FEW WOULD have expected a leading member of the Cyprus ruling elite, like Christodoulos Christodoulou, to have ended up behind bars for tax evasion. To be precise, he is not yet behind bars because on hearing his five-month jail sentence in court last Monday he had the chest-pains that all big-shots seem to suffer in such circumstances and was rushed to hospital. A medical council met yesterday to decide whether keeping Christodoulou in hospital was justified. Even the calling of a medical council, so soon, was a surprise.
This was, after all, a man who had wielded immense power during his glowing career, having occupied an array of top positions that enabled him to develop strong links with all sections of the establishment – white-collar unions, political parties, state services, the media and the Church. A permanent secretary, finance minister, interior minister and governor of the central bank, who had also entertained presidential ambitions, Christodoulou was so well-connected he would have expected to avoid a custodial sentence. And if this were any other time in the country’s history, he would probably have got off with a fine and suspended prison sentence.

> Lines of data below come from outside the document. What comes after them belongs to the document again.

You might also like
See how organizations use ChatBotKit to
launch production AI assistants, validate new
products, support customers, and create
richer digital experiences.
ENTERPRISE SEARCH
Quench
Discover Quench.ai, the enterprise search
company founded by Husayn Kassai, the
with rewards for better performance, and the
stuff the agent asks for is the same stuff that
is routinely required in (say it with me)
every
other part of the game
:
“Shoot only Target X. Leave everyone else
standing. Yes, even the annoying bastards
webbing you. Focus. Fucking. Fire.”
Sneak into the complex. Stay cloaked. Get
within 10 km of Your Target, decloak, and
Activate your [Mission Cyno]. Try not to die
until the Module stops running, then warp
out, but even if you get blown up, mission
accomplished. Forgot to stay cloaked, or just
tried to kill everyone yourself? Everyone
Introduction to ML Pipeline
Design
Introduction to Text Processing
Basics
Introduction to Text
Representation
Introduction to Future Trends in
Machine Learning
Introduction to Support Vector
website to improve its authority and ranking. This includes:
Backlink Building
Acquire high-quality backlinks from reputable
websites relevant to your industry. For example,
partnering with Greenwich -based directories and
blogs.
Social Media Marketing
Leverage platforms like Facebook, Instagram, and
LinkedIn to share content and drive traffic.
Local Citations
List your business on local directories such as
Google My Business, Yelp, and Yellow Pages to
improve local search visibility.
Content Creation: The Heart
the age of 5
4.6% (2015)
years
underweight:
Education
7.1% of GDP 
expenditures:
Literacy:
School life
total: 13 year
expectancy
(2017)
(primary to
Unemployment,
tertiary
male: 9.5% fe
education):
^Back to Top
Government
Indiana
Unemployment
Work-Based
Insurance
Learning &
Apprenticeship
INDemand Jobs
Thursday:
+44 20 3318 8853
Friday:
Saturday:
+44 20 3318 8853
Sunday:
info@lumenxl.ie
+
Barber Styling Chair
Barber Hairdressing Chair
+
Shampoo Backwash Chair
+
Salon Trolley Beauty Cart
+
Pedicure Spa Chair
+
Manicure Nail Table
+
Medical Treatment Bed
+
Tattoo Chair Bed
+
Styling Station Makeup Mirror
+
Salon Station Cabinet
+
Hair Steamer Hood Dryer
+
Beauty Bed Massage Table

But these are not normal times. There is real public anger over what has happened to the country and over the authorities’ failure to prosecute any members of the ruling elite that had played a part in bringing the economic meltdown. Christodoulou might not have been directly responsible for the collapse of the economy, but he had been a member of the corrupt establishment who was caught breaking the law. There was no judge in Cyprus that would have shown him clemency in current circumstances.
Judges must also feel the social pressure to pass tough sentences. A few weeks ago, when it was revealed that a Limassol judge had not even imposed a fine on a former minister that drove through a red light and hit a teenager who is now paralysed, there was public outrage. This raised the suspicion that judges treated members of the Cyprus establishment much more leniently than ordinary citizens. If Christodoulou was not given a custodial sentence, this suspicion would have been reinforced. Some could say that five months was lenient, considering he would be out after two, but it still was a custodial sentence that would have been unheard of for a leading member of society three years ago.
What is important is that a big taboo has been broken, even though it remains to be seen whether this is the start of a new trend or the exception that proves the rule.